Case III - Unknown Mass - The Balance Principle
Since we know that the meter stick was balanced, the positive torques (ccw) exactly cancel out the negative torques (cw) of the system.
Since the torque is given by the mN, the following formula describes the balance of the torques:
(m1)(g)(x1) = (m2)(g)(x2)
Dividing by 9.81m/s2 from both sides yields the following equation which will be used for simplicity's sake:
(m1)(x1) = (m2)(x2) where m1 = unknown mass, m2 = 199.95g = 0.2kg, x1 = distance from fulcrum of m1, x2 = distance from fulcrum of m2
Mass D
(m1)(0.33 = (0.2)(0.5)
m1 = 0.303kg
Mass F
(m1)(0.33) = (0.2)(0.39)
m1 =0.236kg
Mass R
(m1)(0.33) = (0.2)(0.294)
m1 = 0.178kg
Mass B
(m1)(0.33) = (0.2)(0.471)
m1 = 0.290kg
Mass E
(m1)(0.33) = (0.2)(0.403)
m1 = 0.244kg
The approximate mass of the hanger that kept the m1 suspended on the meter stick was 0.024kg,
After subtracting 0.024kg from each m1 yields the following masses for each hanging mass (accepted masses for each also listed):
D = 0.279kg 0.27102kg
F = 0.212kg 0.19670kg
R = 0.154kg 0.13240kg
B = 0.266kg 0.25751kg
E = 0.220kg 0.20647kg
Percent errors for each mass are given below as given by the following formula:
(Actual - expected) / expected
D = 2.952%
F = 7.614%
R = 16.667%
B = 3.101%
E = 6.796%
Case IV - Meter Stick with One Mass
Since the torque is given by the mN, the following formula describes the balance of the torques:
(m1)(g)(x1) = (m2)(g)(x2)
Dividing by 9.81m/s2 from both sides yields the following equation which will be used for simplicity's sake:
(m1)(x1) = (m2)(x2)
Substituting 99.44g = 0.099kg in for m1, 0.263m in for x1 (since x1 is placed at 0cm on the meter stick and the fulcrum was measured at 0.237m when balanced), and 0.237m in for x2 (since 0.5m - 0.263m = 0.237m and all of the mass of the meter stick can be considered a point mass at the center of the meter stick) yields:
(0.1)(0.263) = (0.237)(m2)
Solving for m2 yields 0.111kg
Actual mass of the meter stick was measured to be 0.110kg
Running these numbers through the percent error formula yields a percent error of 0.909%.
Discussion Questions
1) Small forces can produce little to no torque while small forces can produce larger torques because torque is the product of both force and the length of the moment arm. Since T(tau)=rF, a small force can product a large torque by being applied through a lengthy lever arm. Similarly, a large force may produce a small torque if the moment arm is extremely short.
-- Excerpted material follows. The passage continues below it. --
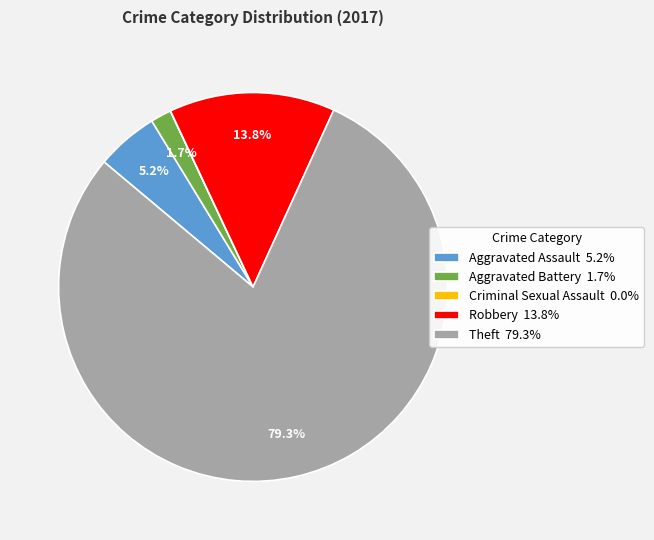

Approximately how many times larger is the value at Robbery 13.8% compared to Aggravated Assault 5.2%?

2.7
2) The support force of the fulcrum is not used in the calculations of the torque of the system because the amount of force exerted upward on the meter stick by the fulcrum is exactly cancelled out by the downward force of the meter stick on the fulcrum. This essentially means they are force pairs that add no additional force to the system since there was no acceleration so by definition of Newton's second law, no acceleration equates to zero force. In addition, since the fulcrum is balanced exactly where the center of mass is, any force that could be applied would be translational motion not rotational.
3) Since the torque is given by the mN, the following formula describes the balance of the torques:
(m1)(g)(x1) = (m2)(g)(x2) + (m3)(g)(x3)
Dividing by 9.81m/s2 from both sides yields the following equation which will be used for simplicity's sake:
(m1)(x1) = (m2)(x2) + (m3)(x3)
Substituting the appropriate values into the equation as given by the lab yields:
(0.22)(0.35) = (0.1)(Mms) + (0.5)(0.12)
Solving for Mms (mass of the meter stick) yields a mass of 0.17kg.